Quotes and musings (21)

ハワイの空港での夕陽

 

トニオ・クレエゲル /トオマス・マン

実吉 捷郎 岩波文庫

 


26

(自分とは性格の違う、ハンスに心寄せるトニオ)

この当時彼の心は生きていた。そこには憧憬があり、憂鬱な羨望があり、そしてごくわずかの軽侮と、それから溢れるばかりの貞潔な浄福とがあった。

 

 

 


27

経験は、これが恋だと彼に教えた。

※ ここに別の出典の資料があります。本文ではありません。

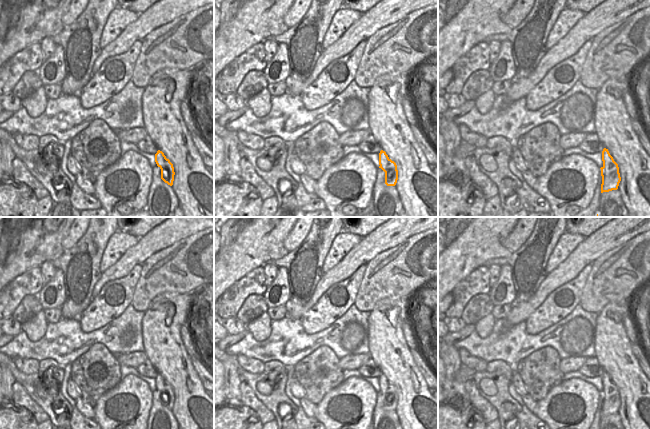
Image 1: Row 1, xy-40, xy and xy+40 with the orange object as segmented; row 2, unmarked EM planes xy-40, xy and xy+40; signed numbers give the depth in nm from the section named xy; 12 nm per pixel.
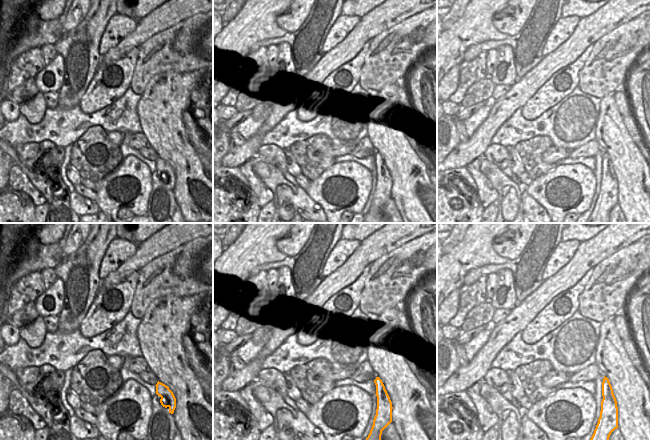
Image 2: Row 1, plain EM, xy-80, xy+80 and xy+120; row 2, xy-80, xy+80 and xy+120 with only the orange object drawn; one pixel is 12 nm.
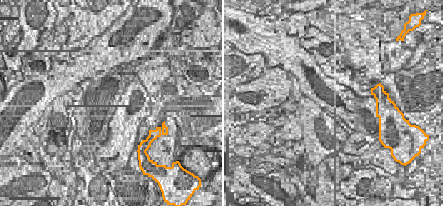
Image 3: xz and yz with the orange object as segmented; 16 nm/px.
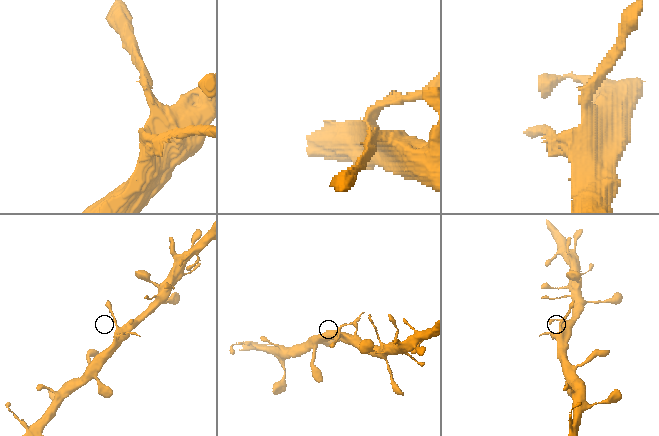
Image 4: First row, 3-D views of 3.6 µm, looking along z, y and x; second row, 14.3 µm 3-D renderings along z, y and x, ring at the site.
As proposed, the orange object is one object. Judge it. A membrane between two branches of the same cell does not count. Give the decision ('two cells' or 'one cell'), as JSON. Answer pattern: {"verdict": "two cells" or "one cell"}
{"verdict": "two cells"}

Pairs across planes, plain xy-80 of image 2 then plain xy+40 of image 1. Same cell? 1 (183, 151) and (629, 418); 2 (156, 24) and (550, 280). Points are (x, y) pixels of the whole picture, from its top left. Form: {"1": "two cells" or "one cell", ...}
{"1": "one cell", "2": "one cell"}

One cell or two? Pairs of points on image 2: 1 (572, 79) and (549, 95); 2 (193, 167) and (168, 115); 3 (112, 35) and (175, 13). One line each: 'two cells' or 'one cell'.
1: one cell
2: one cell
3: two cells

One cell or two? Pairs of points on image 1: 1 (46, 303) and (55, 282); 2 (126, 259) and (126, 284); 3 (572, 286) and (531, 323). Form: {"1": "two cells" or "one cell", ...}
{"1": "one cell", "2": "two cells", "3": "one cell"}

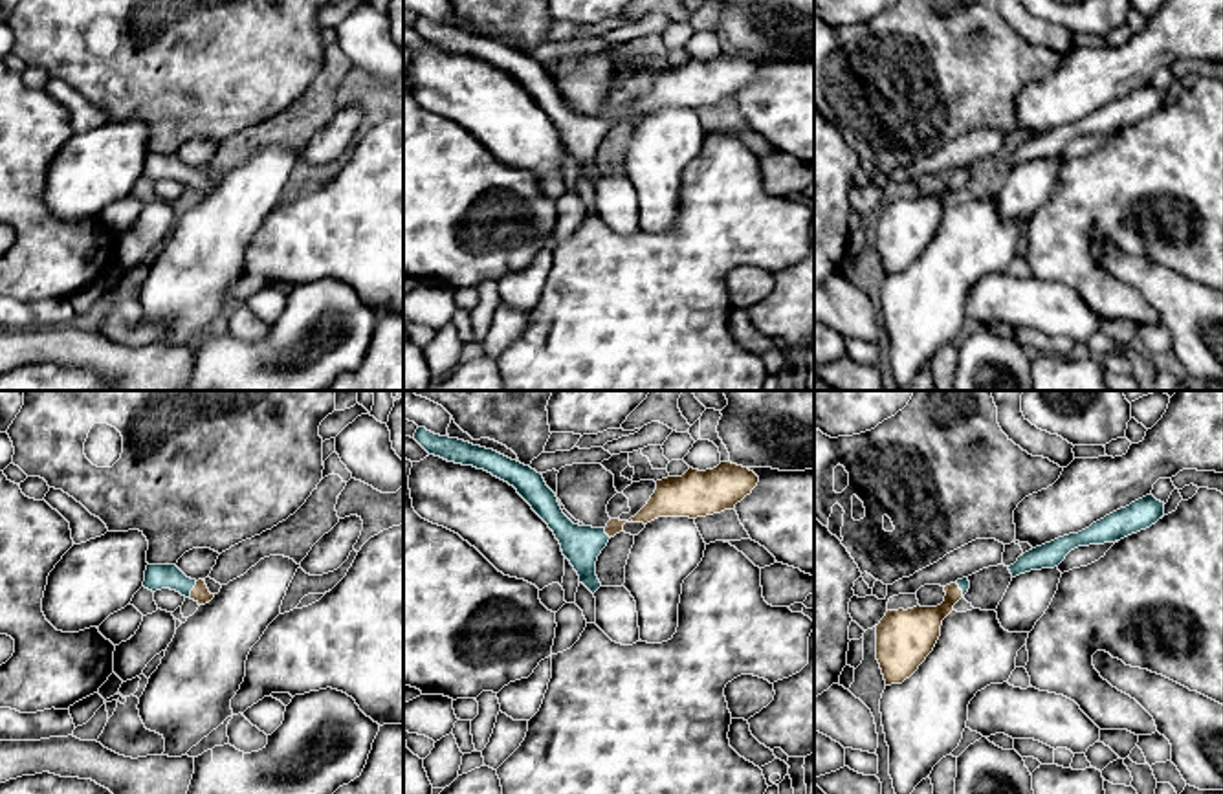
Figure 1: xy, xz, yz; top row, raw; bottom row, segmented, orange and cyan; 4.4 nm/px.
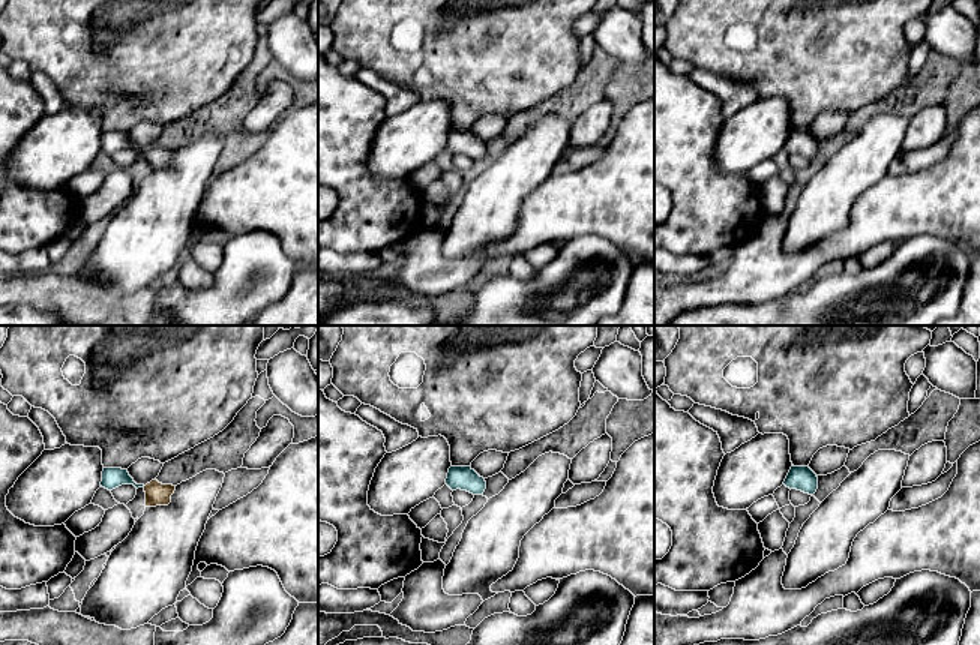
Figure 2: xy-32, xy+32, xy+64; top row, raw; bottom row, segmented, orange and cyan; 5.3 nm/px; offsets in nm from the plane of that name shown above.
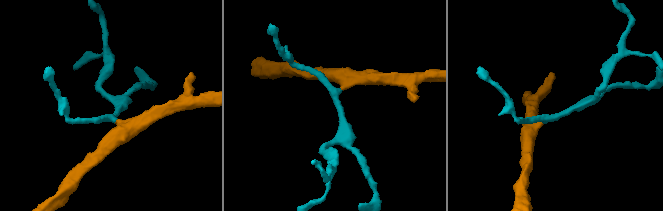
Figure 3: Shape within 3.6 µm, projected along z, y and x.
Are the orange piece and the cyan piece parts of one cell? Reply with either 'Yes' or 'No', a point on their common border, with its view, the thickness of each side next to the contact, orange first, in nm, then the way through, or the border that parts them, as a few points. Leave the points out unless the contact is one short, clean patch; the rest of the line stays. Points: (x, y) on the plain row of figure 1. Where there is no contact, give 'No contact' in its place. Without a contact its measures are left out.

ところで恋というものは、彼に多くの苦痛と災厄と屈辱を招くにきまっていること、そのうえ平和を乱して、心に様々な旋律を溢れさせるから、ある事をまとめ上げて、ゆっくりとその中から完全なものを作り出すだけの余裕がなくなってしまうことを、彼はよく知り抜いていたのだけれども、そのくせやはり大喜びで恋を迎い入れて、すっかりそれに身を委ねながら、心情の力を尽してそれを育んでいった。なぜといえば、彼は恋が人を豊かに元気にすることを知っていたし、またゆっくりと完全なものを作り上げる代りに、豊かな元気な心持でいたいと切望したからである…

 

 

 


54

「どうか『天職』はよして下さい、リザベタ・イワノヴナさん。文学は決して天職でも何でもない。それは呪いなのですよ ーいいですか。いつ頃それが感じられ始めるでしょう。この呪いが。早くから、恐ろしく早くからです。まだ当然安穏に、神とも世とも和らぎながら暮すべきはずの時代からです。

 

 

 


63

僕は人生を愛していますーこれは一つの告白です。どうか受け取って、しまっておいて下さいーまだ誰にもしたことのない告白なのですから。

 

 

 


103

彼は本を一冊、膝に載せているが、しかし一行も読んではいなかった。深い忘却、時空を超えた無碍の揺曵を、享楽しているのであった。


個人的ニューワード ;

揺曵 ようえい

①ゆらゆらとゆれてなびくこと

②響きなどがあとに長く尾をひくこと

(コトバンク)

 

 

 


106

トニオ・クレエゲルは、水浴と足早な散歩のあとの快い疲れを覚えながら、椅子に背をもたれ、燻製の鮭をのせた焼パンを食べていた。 ーベランダと海のほうへ向いて坐っていたのである。すると急に扉が開いて、その二人が手をたずさえて入って来た

 

 

 


113

(ハンスとインゲボルグ、トニオがそれぞれに恋した男女が一緒にいるところを眺めて)

その二人がハンスとインゲボルグというのは、一々の特徴なり服装の類似なりのためよりも、むしろ種族と典型との等しさ、あの晴れやかな鋼色の眼、明色(ブロンド) の髪を持つ種類としての等しさによるのだった。純潔と清涼と快活と、それから傲慢で同時に素朴な、犯しがたい冷淡とのまざったものを思わせる。あの種類として等しいからだった。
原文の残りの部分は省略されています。